Neste momento, enquanto anotava as informações recebidas, minha cabeça fervilhava de como poderia ajudar meu paciente em sua fragilidade... Era uma pessoa que preferia fingir não ter a doença em estado de negação plena... Uma pessoa que viu parentes mutilados pela doença e até óbito, mas preferia “varrer a sujeira para debaixo do tapete” ao invés de enfrentá-la. Foi aí que comecei a falar que tinha também doença crônica, que tinha herdado a hipertensão dos meus pais. Sei que o foco ali era o paciente, mas meu intuito era mostrar ser possível ser jovem (jovem, mas não tão jovem assim, pois este ano inaugurei a minha quarta década de vida).


A partir disso ele começou a se abrir e falar como se sentia frente a doença. “- Há doutora, com essa doença não posso comer nada, não tenho vida”. Tentei fazer mais uma vez uma educação em saúde, no primeiro momento a saúde orgânica de substituições saudáveis e a tentativa de outras diminuições que quase denotou a “Política de redução de danos” em que ele continuaria a ter os seus prazeres alimentícios de forma mais saudável. Esse primeiro momento foi a parte mais fácil do “P” do SOAP dele, já o segundo momento...

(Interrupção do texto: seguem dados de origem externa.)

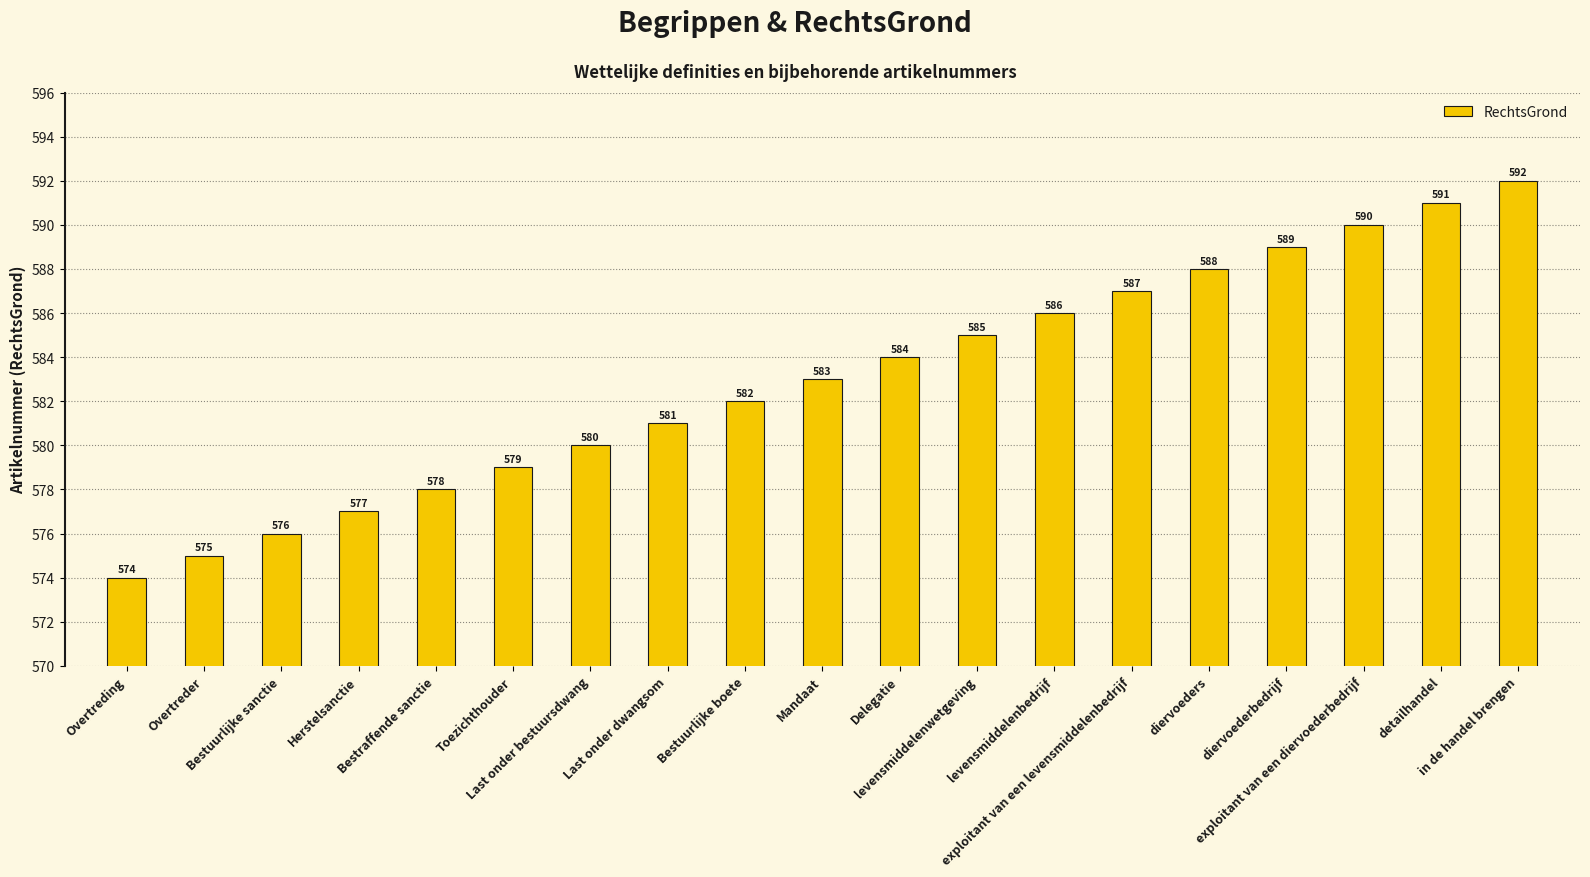

Reading left to right, extract all data points from this chart.

574	575	576	577	578	579	580	581	582	583	584	585	586	587	588	589	590	591	592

Esta consulta que como disse, o mais fácil seria o visível, o mensurável no aparelho de glicemia. Mas, o aprendizado dele não terminou aqui, nem o meu enquanto aluna... Pelo contrário, apenas iniciamos o “check mate” que a professora daria a essa partida! Pelo menos naquele dia... Uma frase que tenho certeza, marcou não só ao paciente, mas a minha formação acadêmica: “O que você quer de nós?” O que tínhamos para te oferecer já foi feito... Agora basta você querer! Isso foi dito depois de várias pontuações não mensuráveis que culminaram em um atendimento biopsicossocial. Entender aquela pessoa que estava diante de mim, despida de julgamentos e em todas as suas dimensões de fragilidade me remeteu ao psicoterapeuta Carl Jung “Conheça todas as teorias, domine todas as técnicas, mas ao tocar uma alma humana, seja apenas outra alma humana.”